▶ Your instructions:
Could you please write out each line of the records exactly, minus the pictures?

Records from a collection:
* * * * * * * * *

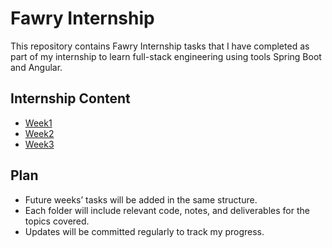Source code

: # Fawry Internship

This repository contains Fawry Internship tasks that I have completed as part of my internship to learn full-stack engineering using tools Spring Boot and Angular.

## Internship Content
- [Week1](https://github.com/emandeyab/Fawry-Internship/tree/main/week1)
- [Week2](https://github.com/emandeyab/Fawry-Internship/tree/main/week2)
- [Week3](https://github.com/emandeyab/Fawry-Internship/tree/main/week3) 


## Plan
- Future weeks’ tasks will be added in the same structure.
- Each folder will include relevant code, notes, and deliverables for the topics covered.
- Updates will be committed regularly to track my progress.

* * * * * * * * *

▶ Reply:
Source code

: # Fawry Internship

This repository contains Fawry Internship tasks that I have completed as part of my internship to learn full-stack engineering using tools Spring Boot and Angular.

## Internship Content
- [Week1](https://github.com/emandeyab/Fawry-Internship/tree/main/week1)
- [Week2](https://github.com/emandeyab/Fawry-Internship/tree/main/week2)
- [Week3](https://github.com/emandeyab/Fawry-Internship/tree/main/week3) 


## Plan
- Future weeks’ tasks will be added in the same structure.
- Each folder will include relevant code, notes, and deliverables for the topics covered.
- Updates will be committed regularly to track my progress.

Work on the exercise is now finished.